Friday, October 26, 2007


At Home Amid the Red Lights

Bookman Beattie is a huge fan of John Burdett's Bangkok novels, which have been reviewed on this blog, so was thrilled to find this story in The New York Times overnight.

Soi Cowboy and other shadowy areas of Bangkok figure prominently in the novels of the English-born former lawyer John Burdett.
As John Burdett ambles down a street packed with girlie bars, he passes two women in skimpy outfits waving their hands excitedly and calling out, “John! John!”


Mr. Burdett has conducted a lot of research for his detective novels in Soi Cowboy, a red-light district in Bangkok.
There are plenty of johns around — this is Soi Cowboy after all, one of the better-attended red-light districts in Bangkok — but the bar girls are waving to John with a capital J, their author friend and confidant. Mr. Burdett waves back.

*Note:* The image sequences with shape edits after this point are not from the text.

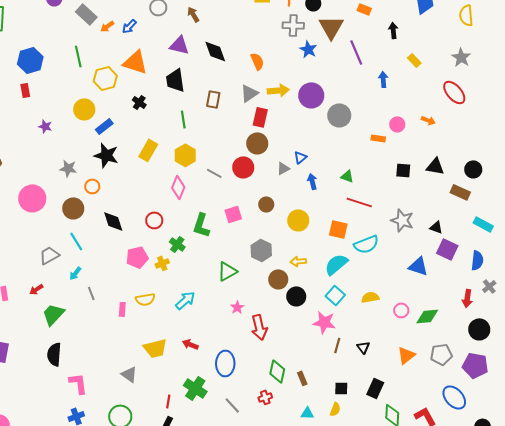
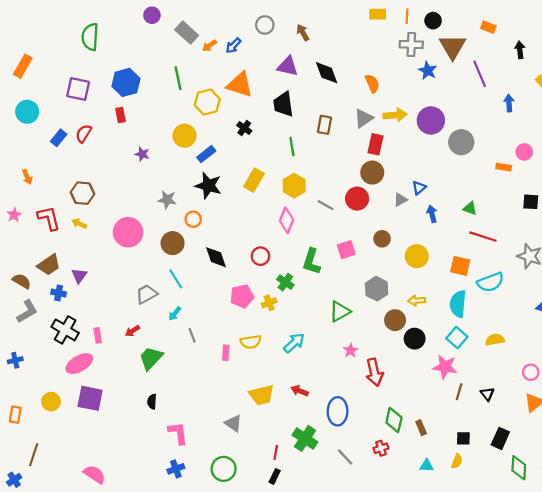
cyan semicircle: (336, 264) -> (458, 304), turned -45
pink circle: (401, 310) -> (531, 372), moved
black semicircle: (54, 354) -> (152, 402), size x0.6

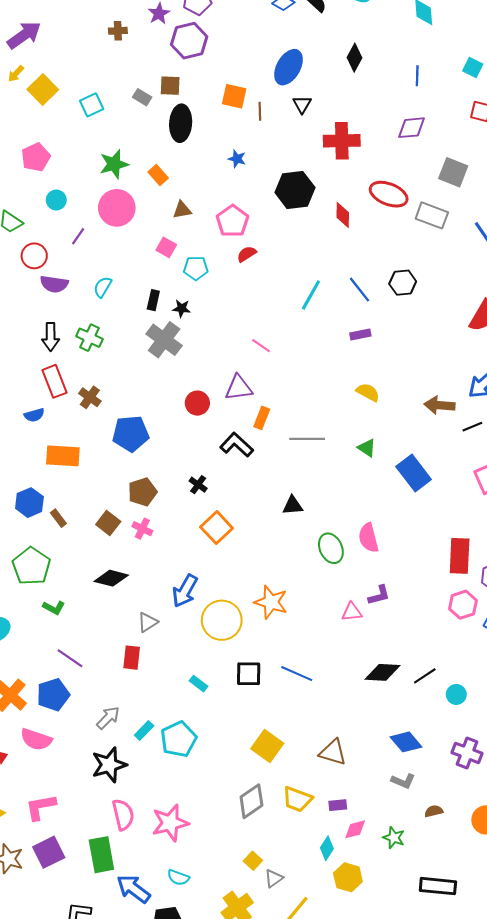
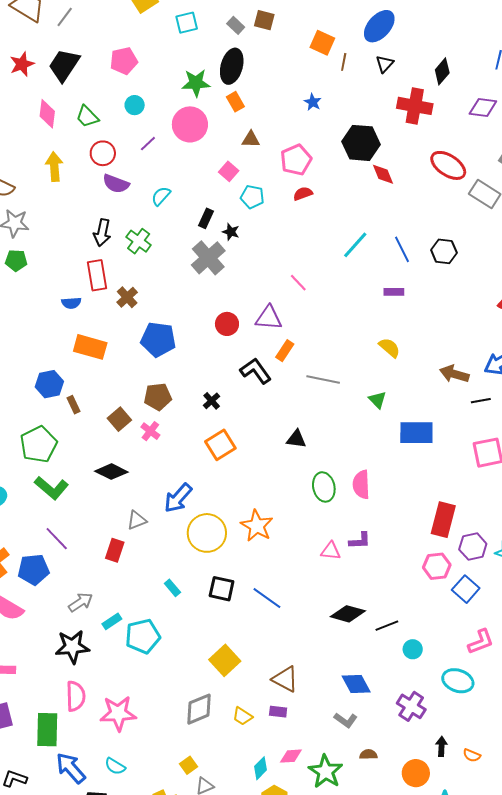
black diamond: (354, 58) -> (442, 71), moved
black ellipse: (181, 123) -> (232, 66), moved
red diamond: (343, 215) -> (383, 174), moved, turned -35
blue rectangle: (414, 473) -> (416, 433), turned -64
green L-shape: (54, 608) -> (51, 488), size x1.6
yellow trapezoid: (297, 799) -> (242, 716), size x0.7
purple rectangle: (338, 805) -> (278, 712), moved
green star: (394, 838) -> (326, 771), size x1.6

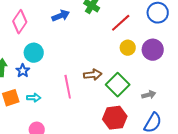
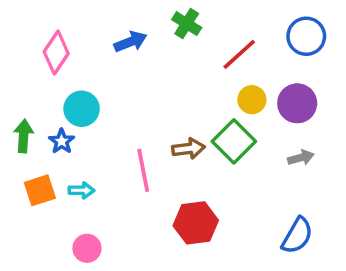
green square: (118, 85) -> (234, 141), moved
gray arrow: (149, 95) -> (301, 158), moved
red hexagon: (115, 118) -> (196, 223), moved

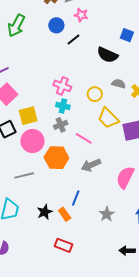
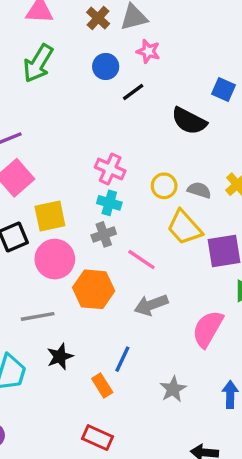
gray semicircle: (119, 84) -> (199, 190), moved
black star: (45, 212) -> (60, 357), moved

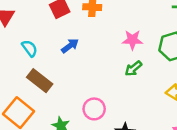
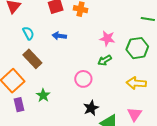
blue arrow: (70, 46) -> (59, 36), turned -144
pink circle: (94, 109) -> (83, 79), moved

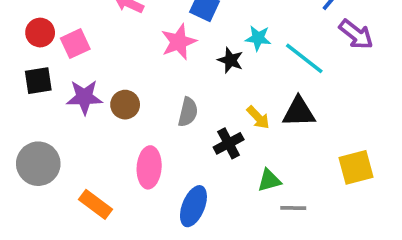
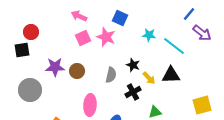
pink star: (179, 42) -> (106, 37), turned -30
pink square: (75, 44) -> (83, 38), moved
black star: (230, 60) -> (133, 65), moved
black square: (38, 81) -> (22, 50), moved
gray circle: (38, 164) -> (30, 90), moved

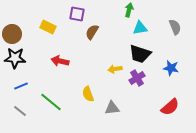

Mr. Burdett, a 56-year-old former lawyer turned novelist, has spent the past seven years chatting up hundreds of bar girls as inspiration for his trilogy, soon to be a quartet, of detective thrillers set in Bangkok’s netherworld.

“Bangkok 8,” published in 2003, has sold more than 100,000 copies in the United States in hardcover and paperback, according to Nielsen BookScan; rights to the novel have been bought by publishers in 19 other countries. The sequel, “Bangkok Tattoo,” was released two years later; “Bangkok Haunts,” the third in the series, was published in the United States this year and made it onto best-seller lists on the West Coast.

Among critics Mr. Burdett has both ardent fans and equally ardent skeptics. Laura Miller of Salon.com described “Bangkok 8” as a “deliciously fresh breath of air in the often musty halls of detective fiction.” Michiko Kakutani, writing in The New York Times, bridled at the book’s “grotesque, voyeuristic scenes” and found the female characters not “remotely credible.”

Mr. Burdett explores a side of Thai society that has long fascinated Westerners: the apparent willingness of large numbers of women here to sell their bodies without obvious shame; and, in a country where brothels are illegal, the willingness of the police, the government and the society as a whole to look the other way.